The market is usually brimming with hundreds of vendors and labourers in the mornings. And these unskilled workers were the people worst hit by the bombing. Some of the dead – day labourers who lived in a nearby slum – did not even have identification on them, according to doctors at PIMS, where some of the bodies were shifted.

“Poor workers were targeted in this attack,” said Interior Minister Chaudhry Nisar, when he visited the bombsite Wednesday evening.

Eyewitness Muhammad Arsalan, a commission agent at the market, said he was some 30 feet away from the site when the bomb exploded. “The shockwave threw me back,” Arsalan said, his shirt ripped from the impact.

As people near the site ran helter-skelter, others like Ikramuddin, who manages a trading company’s fruit deliveries at the market, ran towards the sound of the blast.

“It was a mess. There were mangled bodies, blood, everywhere,” Ikramuddin said. “We just started picking up the bodies.” Arsalan, too, said he carried eight bodies himself to private cars to get them to hospital, before the rescuers arrived.


The dead and the injured were mostly shifted to PIMS and Holy Family Hospital, where doctors said most of the injured had shrapnel wounds on the lower limbs and amputations. Eighteen were brought dead to PIMS, two to Holy Family. But the death toll increased to 23 by evening, police said.

Two hours after the blast, as mosque loudspeakers in the area blared calls for blood donation for the injured, traders demanded they be provided more security.

“We will close the market and not reopen it until a security wall, with separate entry and exit points, is built around the market,” said Babu Aleem, the president of the Fruit Market Union. “Without such an arrangement, neither the police nor we can prevent another bomb blast from happening here again.”

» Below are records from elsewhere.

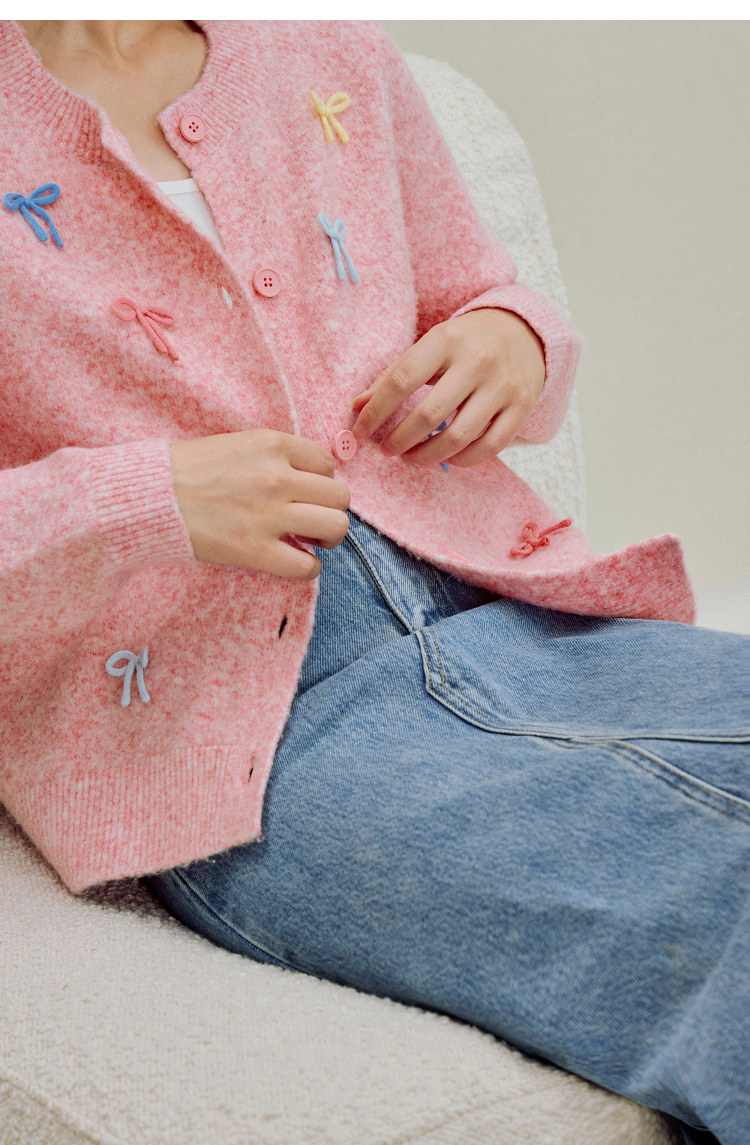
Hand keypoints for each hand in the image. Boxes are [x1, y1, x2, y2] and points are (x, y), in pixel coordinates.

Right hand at [169, 429, 349, 579]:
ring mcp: (268, 514)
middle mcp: (277, 476)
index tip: (306, 493)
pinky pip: (308, 567)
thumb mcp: (237, 444)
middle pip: (340, 496)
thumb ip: (274, 457)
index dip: (321, 482)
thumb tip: (307, 479)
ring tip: (310, 541)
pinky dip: (308, 568)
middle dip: (331, 510)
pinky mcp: (255, 550)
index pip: (327, 463)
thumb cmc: (187, 471)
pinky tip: (294, 562)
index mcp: (272, 445)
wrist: (149, 497)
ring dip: (329, 538)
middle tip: (312, 520)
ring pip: (335, 527)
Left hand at [350, 308, 544, 467]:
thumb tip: (358, 406)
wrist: (525, 332)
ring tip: (412, 457)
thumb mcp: (431, 345)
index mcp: (446, 339)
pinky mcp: (522, 406)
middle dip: (399, 440)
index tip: (361, 432)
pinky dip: (463, 459)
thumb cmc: (466, 342)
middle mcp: (477, 361)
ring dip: (427, 456)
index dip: (376, 411)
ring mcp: (502, 385)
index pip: (401, 380)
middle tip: (387, 449)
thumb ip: (394, 374)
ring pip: (458, 437)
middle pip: (428, 415)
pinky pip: (489, 447)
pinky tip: (448, 457)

AIG Temuri said it was impossible to provide 100 per cent security to the market because every container cannot be comprehensively checked. “We have regular police presence at the Mandi and there is a police station nearby.”

The Sabzi Mandi police station registered a case against unidentified persons on murder, attempted murder and terrorism charges.

The police said the blast created a 3 by 2.5 feet crater, which was half a foot deep. “The explosives were powerful enough to have ripped through the cemented floor,” one BDS officer, who swept the area, said.

Market vendors said someone might have planted the bomb at the market after the boxes were unloaded from seven to eight trucks, which police said had arrived from Arifwala in Pakpattan district.

But police officials, at the blast site, said they suspected the bomb was transported inside the crate from outside the city. Rawalpindi Regional Police Officer Akhtar Umer Lalayka said the Islamabad police was taking the lead on the investigations but the points of origin of the guava consignment in Punjab will also be checked.

Two of the vendors involved in the auction, who were injured and being treated at the hospital, will be interrogated, the police said.

Interior Minister Nisar said technology and transparent monitoring of goods transport are needed to prevent such incidents in the future. “We cannot control this situation without technology,” he said. “On the one hand, (we need to tackle threats) through better intelligence and on the other hand, through a transparent system to monitor the transportation of goods. Technology will be needed to do that.”

Nisar said the previous government had spent Rs1 billion on buying four scanners for explosives but two of them were dysfunctional and two never arrived.

Published in The Express Tribune, April 10th, 2014.